-- ENTRIES SUPPLIED --
-- Opening Marker --

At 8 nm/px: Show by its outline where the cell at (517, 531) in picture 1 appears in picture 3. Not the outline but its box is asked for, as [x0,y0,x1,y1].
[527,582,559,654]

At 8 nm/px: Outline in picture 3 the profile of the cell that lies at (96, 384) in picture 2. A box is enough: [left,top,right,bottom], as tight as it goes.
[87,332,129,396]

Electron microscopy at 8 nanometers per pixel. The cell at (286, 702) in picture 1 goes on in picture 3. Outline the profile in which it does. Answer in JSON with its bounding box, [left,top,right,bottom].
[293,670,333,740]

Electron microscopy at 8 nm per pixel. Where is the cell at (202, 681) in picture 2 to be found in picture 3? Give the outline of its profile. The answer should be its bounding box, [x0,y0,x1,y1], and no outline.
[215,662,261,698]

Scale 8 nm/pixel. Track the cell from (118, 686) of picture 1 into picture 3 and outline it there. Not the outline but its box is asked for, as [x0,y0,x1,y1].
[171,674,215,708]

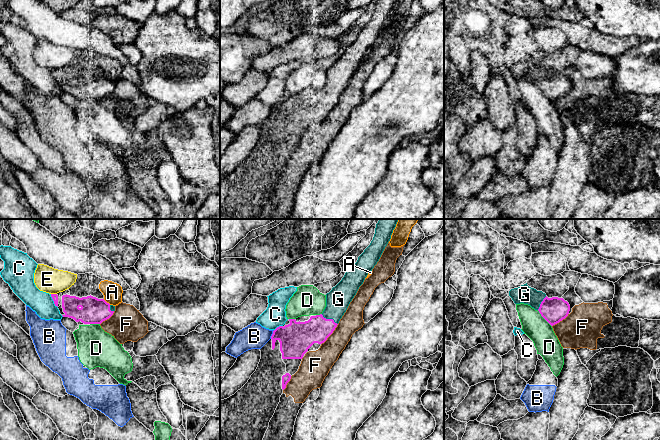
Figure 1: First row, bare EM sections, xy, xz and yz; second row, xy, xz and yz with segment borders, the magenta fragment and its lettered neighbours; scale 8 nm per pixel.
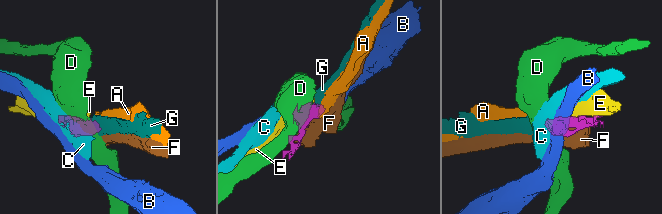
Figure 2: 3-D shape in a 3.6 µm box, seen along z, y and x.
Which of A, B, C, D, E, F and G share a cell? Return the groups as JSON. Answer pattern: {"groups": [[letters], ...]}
{"groups": [["A"], ["B"], ["C"], ["D"], ["E"], ["F"], ["G"]]}

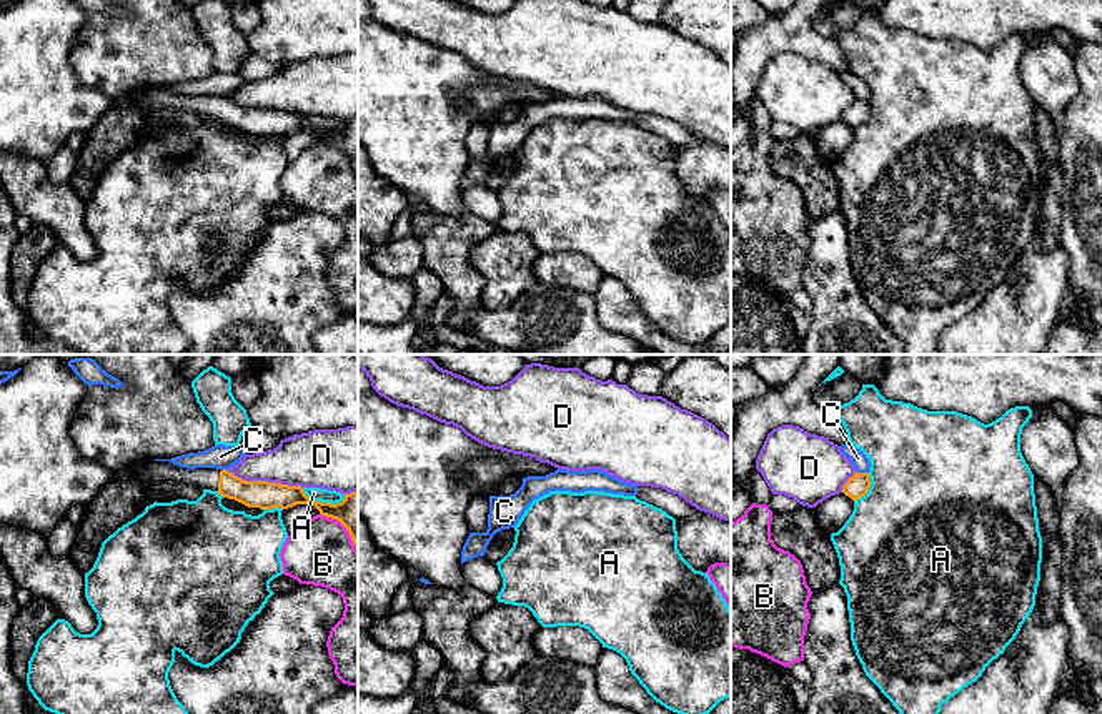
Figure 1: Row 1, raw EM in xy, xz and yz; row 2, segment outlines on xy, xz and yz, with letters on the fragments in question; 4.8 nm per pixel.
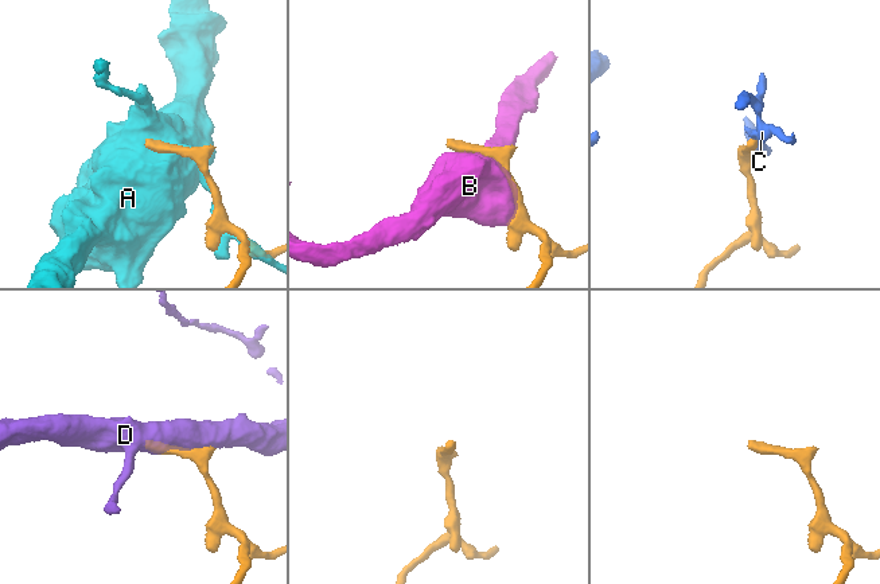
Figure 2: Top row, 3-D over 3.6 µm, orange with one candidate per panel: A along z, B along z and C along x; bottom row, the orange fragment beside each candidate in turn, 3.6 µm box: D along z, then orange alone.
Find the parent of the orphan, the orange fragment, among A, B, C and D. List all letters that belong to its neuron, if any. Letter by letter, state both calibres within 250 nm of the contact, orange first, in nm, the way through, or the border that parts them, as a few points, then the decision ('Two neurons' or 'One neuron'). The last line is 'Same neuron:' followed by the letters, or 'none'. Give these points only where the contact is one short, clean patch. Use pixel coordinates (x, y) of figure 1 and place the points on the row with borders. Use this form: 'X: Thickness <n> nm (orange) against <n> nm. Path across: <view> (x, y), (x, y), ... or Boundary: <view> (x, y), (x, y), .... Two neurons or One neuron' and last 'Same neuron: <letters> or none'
A: Thickness 180 nm (orange) against 60 nm. Two neurons
B: Thickness 180 nm (orange) against 320 nm. Two neurons
C: Thickness 110 nm (orange) against 80 nm. Two neurons
D: Thickness 140 nm (orange) against 280 nm. Two neurons
Same neuron: none

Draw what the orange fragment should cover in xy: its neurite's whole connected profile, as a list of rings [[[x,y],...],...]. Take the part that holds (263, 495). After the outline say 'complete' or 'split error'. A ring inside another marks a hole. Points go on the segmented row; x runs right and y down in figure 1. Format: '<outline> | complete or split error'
[[[146,459],[135,468],[141,481],[175,481],[211,489],[223,498],[235,499],[248,508],[288,509],[296,504],[311,504],[321,516],[340,521],[350,533],[358,551],[358,491],[345,494],[341,503],[321,503],[310,499],[301,486],[288,486],[268,481],[245,481],[226,469],[216,468],[180,468],[170,461]]] | split error

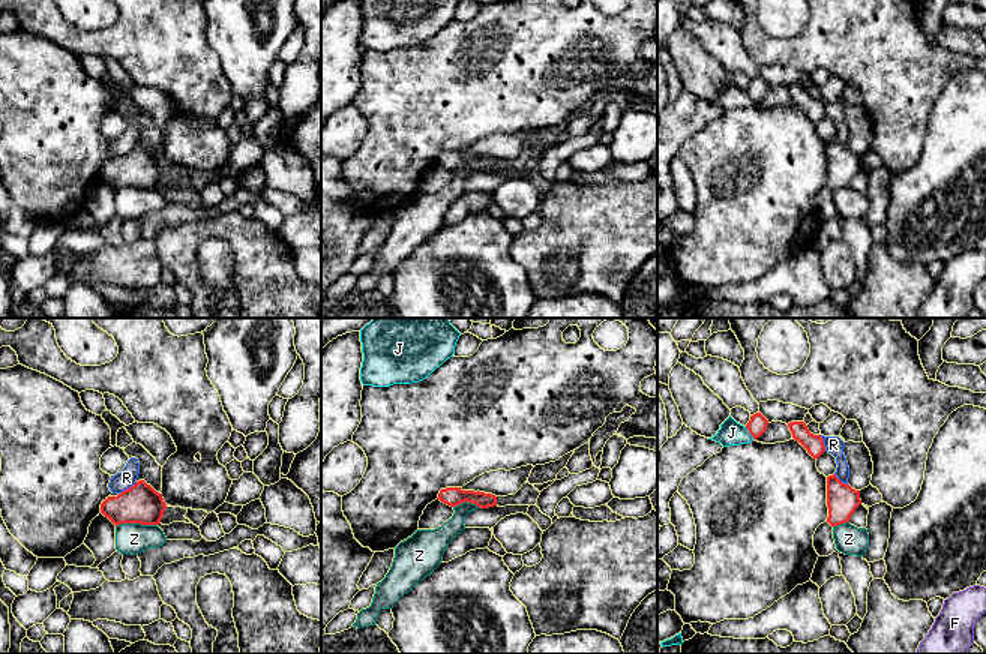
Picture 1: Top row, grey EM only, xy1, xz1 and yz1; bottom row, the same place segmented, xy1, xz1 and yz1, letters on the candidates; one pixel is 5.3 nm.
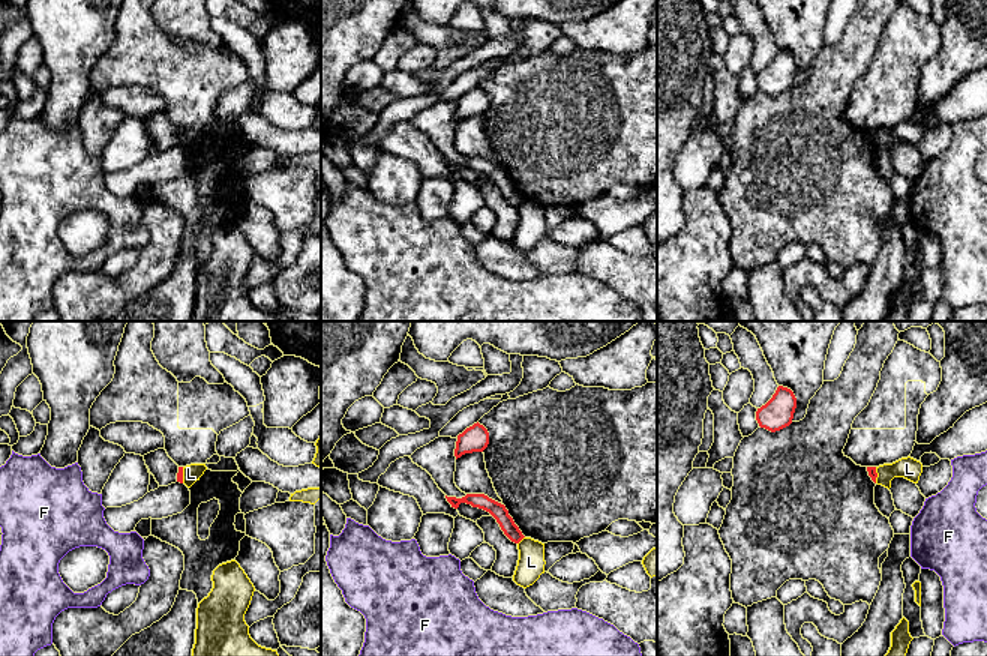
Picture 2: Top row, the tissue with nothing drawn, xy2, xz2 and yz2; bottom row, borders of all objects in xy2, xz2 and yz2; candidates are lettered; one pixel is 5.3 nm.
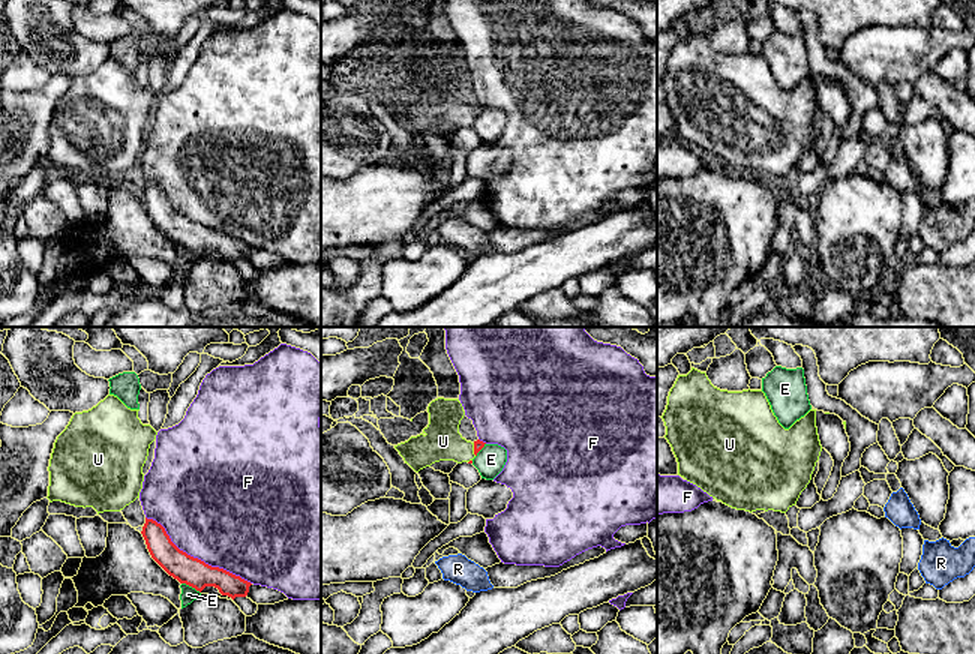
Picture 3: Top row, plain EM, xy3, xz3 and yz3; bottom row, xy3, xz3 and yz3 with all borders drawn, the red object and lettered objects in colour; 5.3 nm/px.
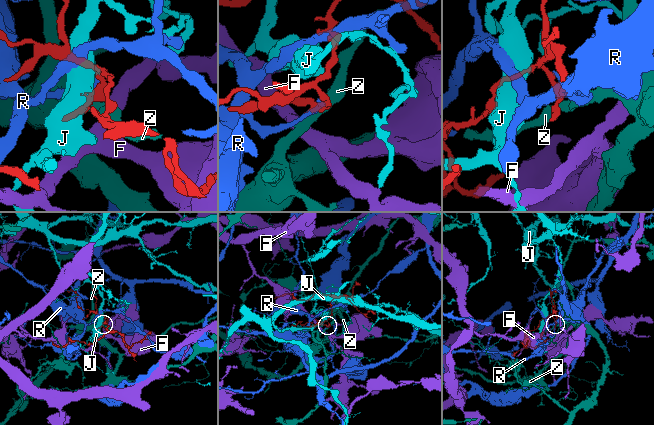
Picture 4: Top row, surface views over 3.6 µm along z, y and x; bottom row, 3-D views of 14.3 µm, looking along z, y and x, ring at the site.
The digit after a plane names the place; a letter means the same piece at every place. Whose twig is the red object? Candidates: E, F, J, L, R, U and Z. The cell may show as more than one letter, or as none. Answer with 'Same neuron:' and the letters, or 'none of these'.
Same neuron: U

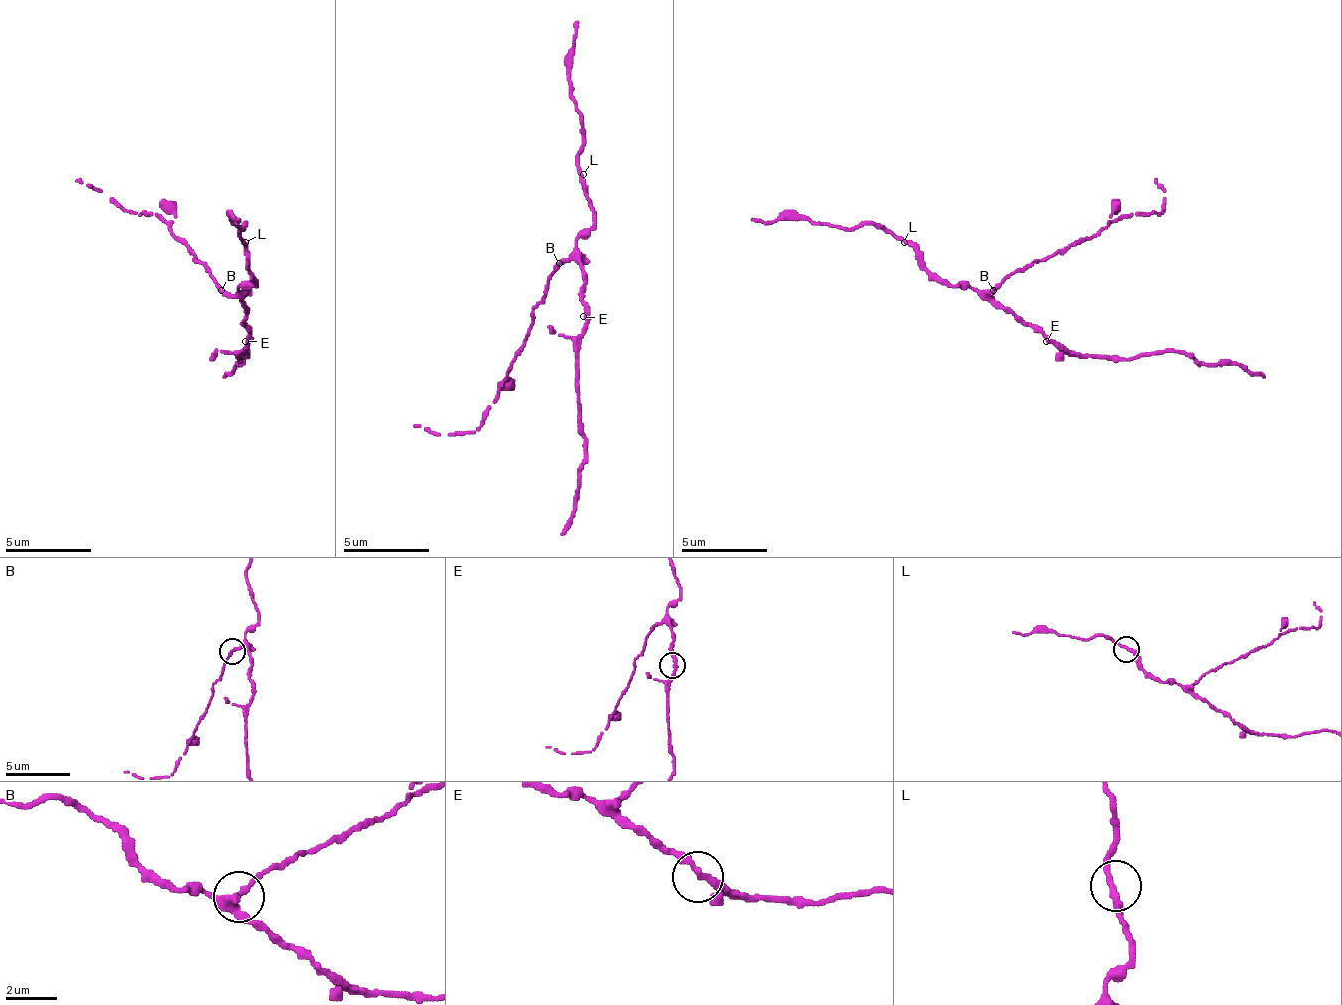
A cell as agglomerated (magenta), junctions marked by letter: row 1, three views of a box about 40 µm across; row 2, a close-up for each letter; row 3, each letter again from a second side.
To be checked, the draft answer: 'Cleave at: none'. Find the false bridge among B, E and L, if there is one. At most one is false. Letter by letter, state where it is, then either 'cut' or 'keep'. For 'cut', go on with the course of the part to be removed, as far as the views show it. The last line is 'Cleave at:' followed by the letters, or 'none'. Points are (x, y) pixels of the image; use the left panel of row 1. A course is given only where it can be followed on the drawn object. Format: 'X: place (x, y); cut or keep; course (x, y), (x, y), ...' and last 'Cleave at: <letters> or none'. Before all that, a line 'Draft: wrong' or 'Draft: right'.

-- Closing Marker --

-- EXERCISE REQUIREMENTS --
Match on "magenta": copy every line in the records that has it.

-- ANSWER SPACE --
Figure 1: First row, bare EM sections, xy, xz and yz; second row, xy, xz and yz with segment borders, the magenta fragment and its lettered neighbours; scale 8 nm per pixel.
A cell as agglomerated (magenta), junctions marked by letter: row 1, three views of a box about 40 µm across; row 2, a close-up for each letter; row 3, each letter again from a second side.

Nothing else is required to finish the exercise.